Description of the task:
Could you turn the paragraph of the childhood passage that begins "One was the broken land" into a short bulleted list that keeps its main facts?

Document extract:
++++++++++++++++++++

I grew up in two vastly different places simultaneously.
One was the broken land of the Akron/Canton/Cleveland triangle in post-industrial Ohio. Once a blue-collar paradise, by the time I arrived it had crumbled back into prehistory: head-high grass, dinosaurs wandering through backyards, dragonflies with 2 meter wingspans, ruined and rusting machinery overgrown by crawling vines. To this day I feel most comfortable in empty warehouses and abandoned factories.
The larger place, the place I spent most of my time and experienced most of my development, was on the inside of books. It began with fantasy and Lovecraftian horror, and then moved into science, science fiction and philosophy.
I carried my bubble of modernity and technological utopia with me everywhere. Once I was of age I made a crow’s line for San Francisco and my real growing up began.
What was your childhood like?

++++++++++++++++++++

Dataset records
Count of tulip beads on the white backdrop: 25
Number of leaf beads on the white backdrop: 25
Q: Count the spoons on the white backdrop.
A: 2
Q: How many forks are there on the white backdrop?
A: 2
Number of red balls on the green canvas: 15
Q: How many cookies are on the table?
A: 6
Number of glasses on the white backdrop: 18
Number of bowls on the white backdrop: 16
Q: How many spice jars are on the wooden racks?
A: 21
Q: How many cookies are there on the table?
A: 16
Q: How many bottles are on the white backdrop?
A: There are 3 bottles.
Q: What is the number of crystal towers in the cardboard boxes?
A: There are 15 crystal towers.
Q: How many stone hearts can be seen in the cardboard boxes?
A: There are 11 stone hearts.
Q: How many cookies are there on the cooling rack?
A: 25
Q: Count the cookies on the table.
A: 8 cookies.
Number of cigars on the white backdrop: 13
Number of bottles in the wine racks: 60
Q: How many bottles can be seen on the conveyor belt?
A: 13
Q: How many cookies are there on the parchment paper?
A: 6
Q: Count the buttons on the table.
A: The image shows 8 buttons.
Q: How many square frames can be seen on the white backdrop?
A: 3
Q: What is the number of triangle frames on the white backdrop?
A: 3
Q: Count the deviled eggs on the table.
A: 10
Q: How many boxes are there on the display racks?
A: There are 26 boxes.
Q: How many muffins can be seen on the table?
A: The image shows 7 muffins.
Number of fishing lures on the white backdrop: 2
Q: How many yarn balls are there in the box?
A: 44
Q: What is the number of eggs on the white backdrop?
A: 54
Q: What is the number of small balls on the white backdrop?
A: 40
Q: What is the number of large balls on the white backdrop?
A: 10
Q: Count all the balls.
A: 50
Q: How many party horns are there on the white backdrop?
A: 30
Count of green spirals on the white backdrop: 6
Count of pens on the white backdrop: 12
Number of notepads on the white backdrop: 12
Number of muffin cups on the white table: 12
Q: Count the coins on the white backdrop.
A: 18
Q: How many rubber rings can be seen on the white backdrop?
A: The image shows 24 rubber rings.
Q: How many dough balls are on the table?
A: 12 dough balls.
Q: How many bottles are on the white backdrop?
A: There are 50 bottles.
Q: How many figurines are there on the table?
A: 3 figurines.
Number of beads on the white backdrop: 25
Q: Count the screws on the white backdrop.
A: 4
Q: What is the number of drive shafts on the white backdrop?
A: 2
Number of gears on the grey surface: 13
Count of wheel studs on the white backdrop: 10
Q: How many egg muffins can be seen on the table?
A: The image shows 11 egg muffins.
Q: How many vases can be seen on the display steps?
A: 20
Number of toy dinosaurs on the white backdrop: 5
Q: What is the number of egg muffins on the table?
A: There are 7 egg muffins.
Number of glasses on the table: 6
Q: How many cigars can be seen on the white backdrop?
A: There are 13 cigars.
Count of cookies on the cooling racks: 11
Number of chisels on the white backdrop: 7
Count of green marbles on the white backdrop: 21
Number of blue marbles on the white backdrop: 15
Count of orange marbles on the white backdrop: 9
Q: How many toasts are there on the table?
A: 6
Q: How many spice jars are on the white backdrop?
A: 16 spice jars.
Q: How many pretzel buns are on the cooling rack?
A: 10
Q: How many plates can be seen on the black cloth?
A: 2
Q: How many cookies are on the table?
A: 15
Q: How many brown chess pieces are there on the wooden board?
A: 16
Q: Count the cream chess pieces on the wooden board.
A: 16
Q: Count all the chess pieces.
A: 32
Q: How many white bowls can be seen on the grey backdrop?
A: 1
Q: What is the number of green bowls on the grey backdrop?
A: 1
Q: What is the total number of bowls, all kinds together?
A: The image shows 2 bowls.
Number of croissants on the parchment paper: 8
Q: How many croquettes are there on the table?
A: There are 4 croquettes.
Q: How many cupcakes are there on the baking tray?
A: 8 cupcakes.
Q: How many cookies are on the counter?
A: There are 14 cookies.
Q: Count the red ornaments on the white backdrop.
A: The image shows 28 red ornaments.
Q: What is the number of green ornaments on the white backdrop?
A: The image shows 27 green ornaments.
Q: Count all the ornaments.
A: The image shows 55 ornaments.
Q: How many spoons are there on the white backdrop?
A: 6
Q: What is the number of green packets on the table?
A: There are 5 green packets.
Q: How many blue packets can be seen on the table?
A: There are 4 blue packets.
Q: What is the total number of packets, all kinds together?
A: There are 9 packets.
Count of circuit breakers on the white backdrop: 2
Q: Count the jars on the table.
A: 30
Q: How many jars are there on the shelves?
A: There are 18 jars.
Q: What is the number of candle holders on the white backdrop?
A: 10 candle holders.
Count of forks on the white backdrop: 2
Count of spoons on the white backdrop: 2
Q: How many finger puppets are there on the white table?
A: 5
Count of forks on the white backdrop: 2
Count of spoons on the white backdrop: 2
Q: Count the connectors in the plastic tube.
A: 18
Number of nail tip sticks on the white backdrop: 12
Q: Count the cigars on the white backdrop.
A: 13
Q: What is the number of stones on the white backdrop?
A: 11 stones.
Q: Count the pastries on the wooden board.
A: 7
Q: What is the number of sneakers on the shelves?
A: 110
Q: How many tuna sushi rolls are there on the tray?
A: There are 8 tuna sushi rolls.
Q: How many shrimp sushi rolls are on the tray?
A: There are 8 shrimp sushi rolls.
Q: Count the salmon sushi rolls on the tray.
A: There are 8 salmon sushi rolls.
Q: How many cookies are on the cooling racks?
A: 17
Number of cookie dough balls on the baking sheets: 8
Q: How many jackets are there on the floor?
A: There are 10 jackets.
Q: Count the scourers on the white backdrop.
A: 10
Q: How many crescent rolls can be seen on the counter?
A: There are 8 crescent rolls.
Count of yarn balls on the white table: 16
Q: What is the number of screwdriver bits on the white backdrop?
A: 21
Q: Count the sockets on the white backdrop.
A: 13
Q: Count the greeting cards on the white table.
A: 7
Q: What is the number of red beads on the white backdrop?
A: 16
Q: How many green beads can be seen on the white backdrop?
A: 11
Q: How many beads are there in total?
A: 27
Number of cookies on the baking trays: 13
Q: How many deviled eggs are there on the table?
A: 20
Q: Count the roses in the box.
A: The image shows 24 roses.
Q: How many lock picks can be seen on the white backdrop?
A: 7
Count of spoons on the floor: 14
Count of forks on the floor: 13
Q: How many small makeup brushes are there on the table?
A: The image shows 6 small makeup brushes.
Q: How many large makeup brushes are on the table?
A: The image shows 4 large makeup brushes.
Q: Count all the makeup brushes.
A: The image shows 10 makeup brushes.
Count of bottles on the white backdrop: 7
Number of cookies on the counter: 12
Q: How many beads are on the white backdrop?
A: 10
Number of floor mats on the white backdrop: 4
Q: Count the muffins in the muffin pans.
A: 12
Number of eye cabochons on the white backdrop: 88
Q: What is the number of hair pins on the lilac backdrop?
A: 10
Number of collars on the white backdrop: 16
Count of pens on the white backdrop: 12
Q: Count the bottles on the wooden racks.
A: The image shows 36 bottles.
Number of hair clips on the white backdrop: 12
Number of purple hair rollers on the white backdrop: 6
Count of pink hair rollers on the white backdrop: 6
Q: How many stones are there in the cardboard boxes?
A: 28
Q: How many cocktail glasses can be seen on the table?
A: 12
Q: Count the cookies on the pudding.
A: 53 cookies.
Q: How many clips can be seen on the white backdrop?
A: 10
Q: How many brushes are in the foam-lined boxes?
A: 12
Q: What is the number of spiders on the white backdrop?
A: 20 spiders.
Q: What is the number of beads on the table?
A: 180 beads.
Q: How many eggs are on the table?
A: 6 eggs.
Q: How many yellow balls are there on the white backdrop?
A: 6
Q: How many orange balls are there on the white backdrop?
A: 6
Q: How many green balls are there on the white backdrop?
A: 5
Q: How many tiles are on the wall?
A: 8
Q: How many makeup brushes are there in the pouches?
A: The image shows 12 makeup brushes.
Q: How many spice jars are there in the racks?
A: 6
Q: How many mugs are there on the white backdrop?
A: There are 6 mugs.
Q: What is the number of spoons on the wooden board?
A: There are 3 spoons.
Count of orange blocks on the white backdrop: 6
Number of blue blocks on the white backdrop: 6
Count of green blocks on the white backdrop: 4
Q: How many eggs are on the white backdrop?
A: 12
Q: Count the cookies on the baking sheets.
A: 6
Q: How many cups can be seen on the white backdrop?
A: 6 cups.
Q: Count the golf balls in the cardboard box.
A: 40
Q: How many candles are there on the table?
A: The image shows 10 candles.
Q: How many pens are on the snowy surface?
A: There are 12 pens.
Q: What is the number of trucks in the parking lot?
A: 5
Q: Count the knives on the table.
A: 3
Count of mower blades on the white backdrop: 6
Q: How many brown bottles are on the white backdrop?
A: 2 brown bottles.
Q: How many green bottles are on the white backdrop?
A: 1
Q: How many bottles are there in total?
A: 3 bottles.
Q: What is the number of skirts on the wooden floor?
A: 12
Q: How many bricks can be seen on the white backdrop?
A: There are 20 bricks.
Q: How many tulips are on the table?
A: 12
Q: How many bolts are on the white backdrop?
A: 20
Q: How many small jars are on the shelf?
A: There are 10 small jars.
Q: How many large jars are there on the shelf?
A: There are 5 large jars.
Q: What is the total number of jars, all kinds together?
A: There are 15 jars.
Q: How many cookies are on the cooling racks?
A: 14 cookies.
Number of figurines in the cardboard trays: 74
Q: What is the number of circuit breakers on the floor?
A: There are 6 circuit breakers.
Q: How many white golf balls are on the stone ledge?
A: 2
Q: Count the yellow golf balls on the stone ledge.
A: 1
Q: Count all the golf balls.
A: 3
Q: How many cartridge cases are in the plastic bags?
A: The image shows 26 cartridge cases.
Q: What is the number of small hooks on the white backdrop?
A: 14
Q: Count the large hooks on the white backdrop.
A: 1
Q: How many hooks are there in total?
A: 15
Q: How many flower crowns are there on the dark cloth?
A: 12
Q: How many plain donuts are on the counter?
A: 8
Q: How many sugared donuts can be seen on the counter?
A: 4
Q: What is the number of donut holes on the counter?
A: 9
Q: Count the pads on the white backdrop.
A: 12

++++++++++++++++++++

Solution to this exercise:
- One place of childhood: the Akron/Canton/Cleveland triangle in post-industrial Ohio
- Once a blue-collar paradise, it had crumbled back into prehistory by the time the writer arrived
- Its scenery: head-high grass, dinosaurs in backyards, dragonflies with 2-meter wingspans, and rusting machinery overgrown by vines
- The writer still feels most comfortable in empty warehouses and abandoned factories